Web Hosting Agreements

21 December 2000

Once you've built your company's website, you have to deal with hosting it. You could have your in-house IT folks handle it, but many companies will choose to outsource hosting.

If you do outsource it, you'll need to focus on your agreement with the hosting company to insure that you're getting what you expect.

You know how this works. The sales people promise you the world. They tell you that you get a pipe as big as the Alaska pipeline with triple redundancy in case of a problem, 24 by 7 by 365 tech support, no downtime and a commitment to maintain the latest technology.

Then, when you get the agreement (you know, the one that they say is just their "routine" form), it turns out that your huge pipe is more like a 56k modem (which you'll share with other websites they host). The redundancy is "Uhhh, like, you know, we can call the phone company if there's a problem, and we have three different cell phones to make the call with so it's triple redundancy." That round-the-clock tech support turns out to be a pager. And, as for that commitment to maintain the latest technology, well -- the contract is silent on that one.

Experience tells me that once you get the contracting phase of your deal, your mission will be to turn their "form" which, on a good day is tilted toward them, and on a bad day borders on illiteracy, into a fair contract that properly and clearly expresses the deal. Rarely is this as easy a task as you would imagine.

The first item in your contract should be a full and detailed description of the scope of the services that they'll provide to you. Here, you're into nitty gritty stuff like security measures and performance levels. Your agreement should have enough details so that you know that if they do what the contract says they'll do, that your transactions will be safe and that a large number of simultaneous users will be able to get to your site.

You will want provisions explaining the type of access you'll have to your own data and the procedure for updating your site. Will the hosting company handle updates? If yes, you'll want details about format and the scope of their obligations.
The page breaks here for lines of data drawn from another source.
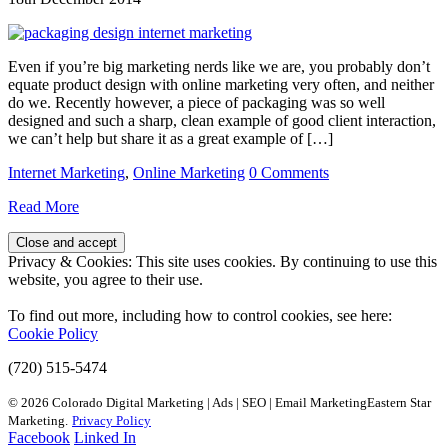
Even if you’re big marketing nerds like we are, you probably don’t
equate product design with online marketing very often, and neither
do we. Recently however, a piece of packaging was so well
designed and such a sharp, clean example of good client interaction,
we can’t help but share it as a great example of […]
Internet Marketing
,
Online Marketing
0 Comments
Read More
Privacy & Cookies: This site uses cookies. By continuing to use this
website, you agree to their use.
To find out more, including how to control cookies, see here:
Cookie Policy
(720) 515-5474
© 2026 Colorado Digital Marketing | Ads | SEO | Email MarketingEastern Star
Marketing.
Privacy Policy
Facebook
Linked In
If you'll be doing the updates yourself, you'll need provisions about the tools you'll need and how you'll get past the security, which is designed to keep people from doing what you want to do--modify your site.

The obvious answer to getting in to modify your site is that you'll have password-protected access. The less obvious issues include things like how many passwords can you have, do they log access and do they have audit trails to determine who did what to the site and when. These can be important if you ever need to track a vandalism or hacking problem.

A key area of your agreement is performance standards. You want provisions that take the promises that you've relied upon to choose this hosting business and turn them into contractual obligations. Brochures and verbal promises may not cut it if they screw up your website and you lose money because of that.

You need provisions on when your site will be available to Net surfers (usually 24 by 7 by 365), objective criteria against which to measure the performance of their server hardware and software, and detailed information about their telecommunications capabilities to connect your site to the Net.

You'll want to negotiate remedies in case the system fails. Your position should be that you should get more than "I'm sorry" if your B2C (business to consumer) website goes down the weekend before Christmas. Often, you can negotiate for credits toward future hosting fees and other remedies.

Experience tells me that the remedies you can realistically hope to negotiate rarely make you whole. Therefore, your best remedy may be a provision letting you out of the contract early if they don't perform as promised.

These seemingly "routine" agreements are complex and highly specialized. If you don't involve your tech lawyer, you'll have nobody to blame but yourself if things go badly.